Former House Speaker Newt Gingrich and Texas Rep. Ron Paul, the other Republican challengers who trail far back, said they intended to stay in the race to the GOP convention in August.
The Obama campaign immediately took aim at Romney after Santorum's announcement, with campaign manager Jim Messina saying it was "no surprise that Mitt Romney finally was able to grind down his opponents under an avalanche of negative ads."
"The more the American people see of Mitt Romney, the less they like him and the less they trust him," Messina said in a statement. "While calling himself the 'ideal candidate' for the tea party, he has promised to return to the same policies that created the economic crisis and has alienated women, middle-class families and Hispanic Americans."

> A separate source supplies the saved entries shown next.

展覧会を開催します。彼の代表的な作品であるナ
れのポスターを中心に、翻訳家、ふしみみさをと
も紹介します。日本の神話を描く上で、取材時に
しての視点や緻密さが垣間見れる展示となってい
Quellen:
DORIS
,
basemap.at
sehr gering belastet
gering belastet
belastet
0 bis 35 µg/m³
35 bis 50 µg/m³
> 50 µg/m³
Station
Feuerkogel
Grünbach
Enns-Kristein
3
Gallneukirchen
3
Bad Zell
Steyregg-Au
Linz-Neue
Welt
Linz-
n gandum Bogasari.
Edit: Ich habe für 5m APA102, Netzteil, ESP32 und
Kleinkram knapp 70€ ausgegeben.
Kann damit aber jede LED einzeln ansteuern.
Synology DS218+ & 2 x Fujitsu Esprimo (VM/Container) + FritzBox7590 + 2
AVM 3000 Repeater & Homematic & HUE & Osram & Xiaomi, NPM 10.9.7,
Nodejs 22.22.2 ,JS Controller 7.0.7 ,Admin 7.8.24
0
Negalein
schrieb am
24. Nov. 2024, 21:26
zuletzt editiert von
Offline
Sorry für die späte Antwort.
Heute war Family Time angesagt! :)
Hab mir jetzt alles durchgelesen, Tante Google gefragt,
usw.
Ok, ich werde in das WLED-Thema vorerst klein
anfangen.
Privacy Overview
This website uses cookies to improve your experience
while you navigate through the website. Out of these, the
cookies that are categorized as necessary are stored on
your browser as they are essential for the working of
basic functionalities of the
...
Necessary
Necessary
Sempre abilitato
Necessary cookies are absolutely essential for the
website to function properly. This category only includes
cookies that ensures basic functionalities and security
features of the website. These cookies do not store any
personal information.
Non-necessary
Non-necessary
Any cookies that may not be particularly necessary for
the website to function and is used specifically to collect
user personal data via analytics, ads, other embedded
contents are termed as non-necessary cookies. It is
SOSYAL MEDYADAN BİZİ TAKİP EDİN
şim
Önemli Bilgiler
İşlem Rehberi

CNN's latest estimate of the GOP delegate tally shows Romney with 659, Santorum with 275, Gingrich with 140 and Paul with 71. It takes 1,144 delegates to clinch the nomination.
New York, Connecticut, Rhode Island and Delaware vote on April 24, in addition to Pennsylvania. In all, 231 delegates are up for grabs in the five states.
The goal now for Gingrich and Paul is to prevent Romney from reaching the 1,144-delegate threshold before the convention. On Wednesday, though, Gingrich spent time explaining how a technical glitch caused his campaign to bounce a $500 check for Utah primary election fees.